1458 S. Canal Map
Pacific Garden Mission
Tigerman McCurry Architects
Image produced by Built Light
Pacific Garden Mission is a 3-story, 156,000 sf rescue mission serving homeless men and women. The new building at 14th Place and Canal is a replacement (not without controversy) for the organization's two existing locations that serve men and women separately, including the location at 646 S. State with the iconic sign (which is planned to be relocated). The new facility will house nearly 1,000 beds, serve 180,000 meals a month, and include gymnasiums, classrooms, library spaces, and all of the food and laundry services required to support such a massive operation.
The extreme complexity of this building demonstrates that green building goals can be pursued on any type of project. Because of the building's at-risk population, movement through the building and many details must be very carefully planned - green building is just one of many items on the design team's plate.
The project is pursuing LEED Silver certification, mostly with typical off-the-shelf technologies and strategies. An example of this is the use of dual-flush valves on toilets to contribute toward water savings. This type of product is essentially an exact substitute for a standard flush valve and is therefore very simple and effective to include in the design.

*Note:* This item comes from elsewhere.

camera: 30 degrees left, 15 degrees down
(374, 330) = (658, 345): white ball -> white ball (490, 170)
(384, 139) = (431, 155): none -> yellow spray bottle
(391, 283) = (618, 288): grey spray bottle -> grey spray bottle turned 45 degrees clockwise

Food-producing greenhouses attached to one side of the building give this project a more literal green element. In addition to supplementing the mission's food supply, residents will participate in the gardening, providing rehabilitation and possibly job training. The greenhouses will also produce compost for sale.

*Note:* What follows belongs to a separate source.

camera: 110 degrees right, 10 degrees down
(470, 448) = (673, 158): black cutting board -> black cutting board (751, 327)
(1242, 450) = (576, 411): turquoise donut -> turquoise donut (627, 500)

Much of the projected energy savings (33% over an energy-code compliant building) come from the mechanical system. One unusual approach that saves both initial and operating cost is the sizing of the cooling systems - the systems for much of the building are sized to only temper the space, perhaps to 80ºF, on the hottest days. The air systems also use activated carbon filters (just like your home aquarium) to control odors while reducing outside air requirements (thus saving energy). A heat pipe heat recovery system also reduces energy cost - this is an application not frequently seen in Chicago and usually reserved for laboratories or other uses with hazardous exhaust.
Finally, the project does have some more easily visible green elements, including a green roof and solar thermal panels for domestic water heating. Given the large amount of hot water used for showering and food service, this is a great application of solar thermal. 100 of the panels were donated by the Chicago Department of Environment.

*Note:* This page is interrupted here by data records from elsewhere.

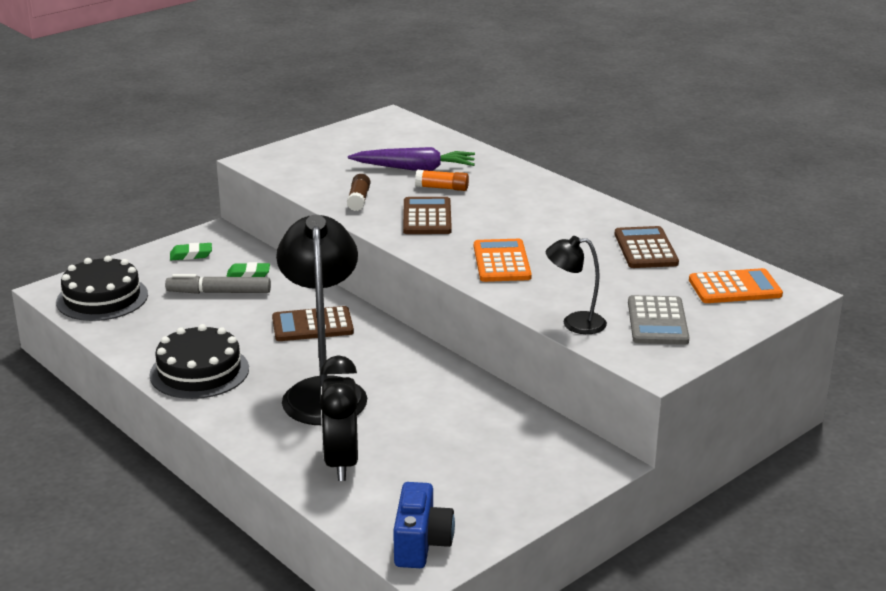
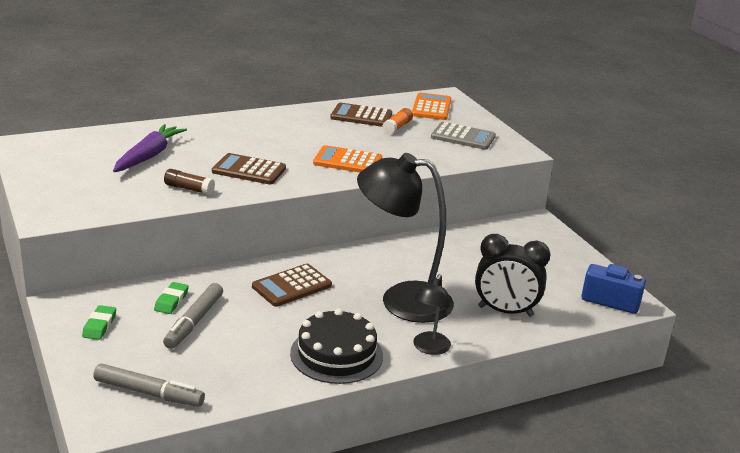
camera: 75 degrees left, 0 degrees up
(102, 298) = (149, 393): black cake -> grey marker
(312, 325) = (292, 286): brown calculator -> brown calculator turned 45 degrees clockwise
(442, 188) = (199, 154): orange glue stick -> orange glue stick (397, 127)
(574, 323) = (452, 159): black lamp -> black lamp (429, 348)

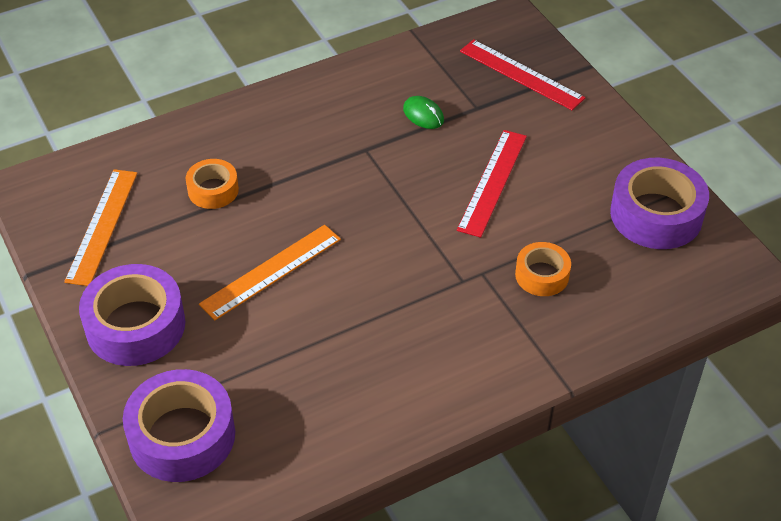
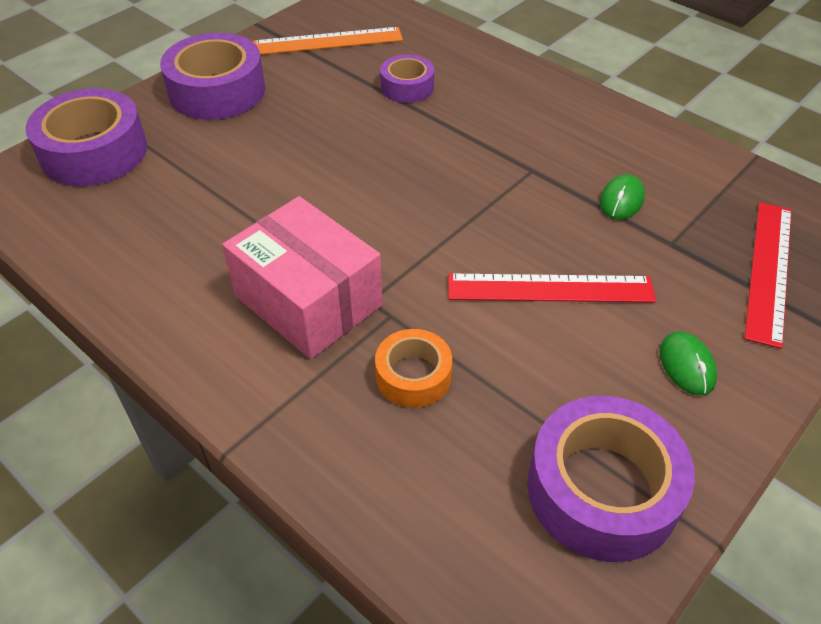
camera: 70 degrees right, 0 degrees up
(213, 190) = (407, 87): orange tape -> purple tape
(271, 271) = (317, 151): orange ruler -> none
(448, 316) = (308, 300): none -> pink box
(582, 144) = (686, 365): none -> green mouse

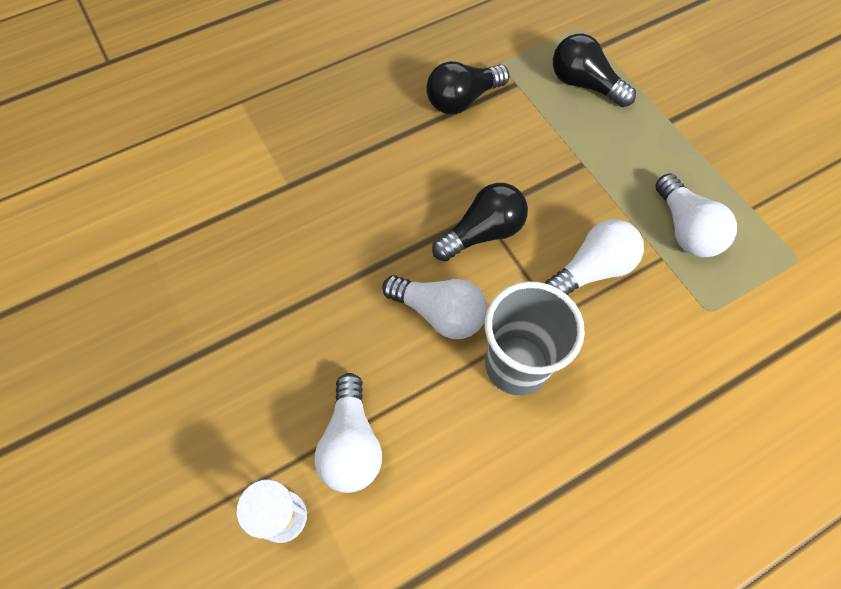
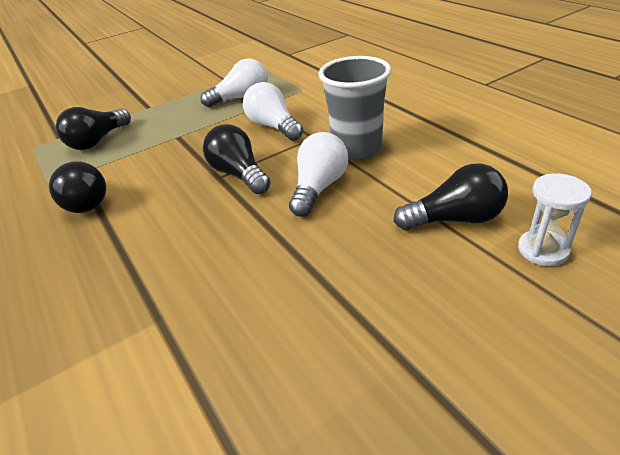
camera: 90 degrees left, 25 degrees down
(351, 443) = (454, 219): white light bulb -> black light bulb

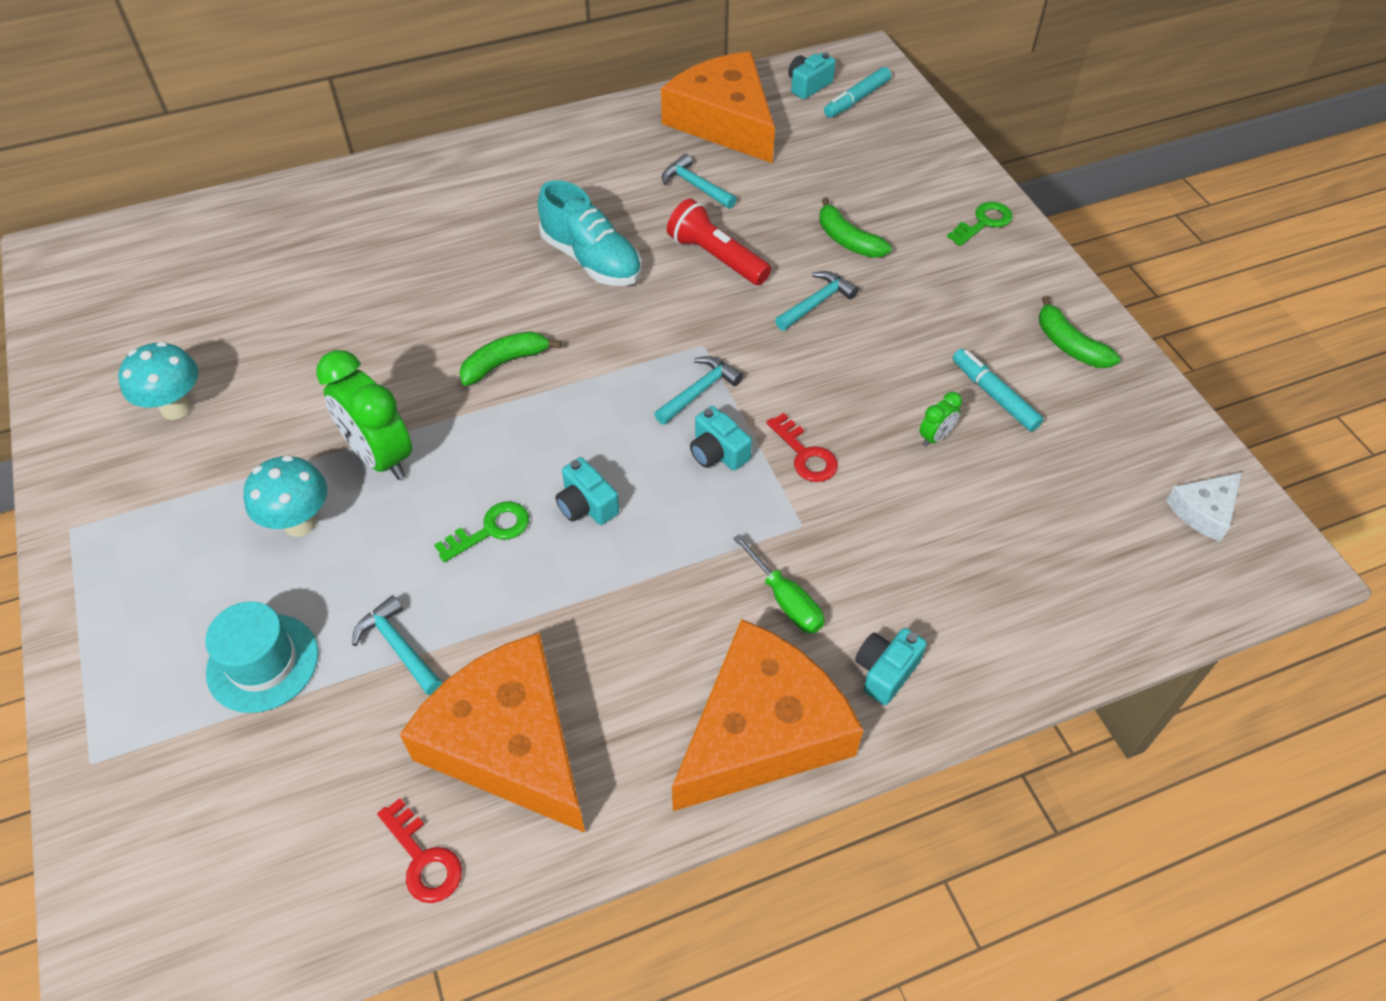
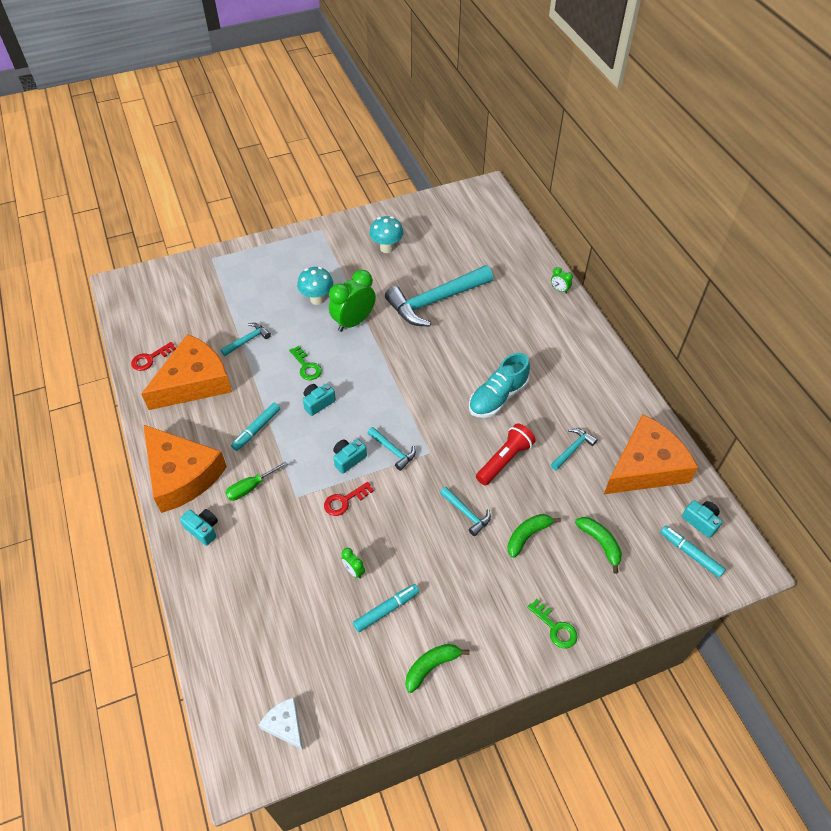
camera: 90 degrees right, 0 degrees up
(263, 663) = (247, 298): turquoise hat -> none
(351, 333) = (435, 301): none -> turquoise hammer
(363, 176) = (559, 290): none -> green clock
(504, 363) = (415, 363): green banana -> green banana (600, 543)
(647, 603) = (257, 429): none -> turquoise marker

Pacific Garden Mission is scheduled for completion in late 2007 and is currently featured in the Sustainable Architecture in Chicago exhibit at the MCA. Other project team members include MEP engineer Lehman Design Consultants, LEED consultant and commissioning agent J.T. Katrakis & Associates, general contractor Walsh, structural engineer The Structural Shop, civil engineer Daniel Creaney Company, landscape designer Peter Lindsay Schaudt, lighting consultant Schuler Shook, roofing consultant Building Technology Associates, and food service consultant TriMark Marlinn.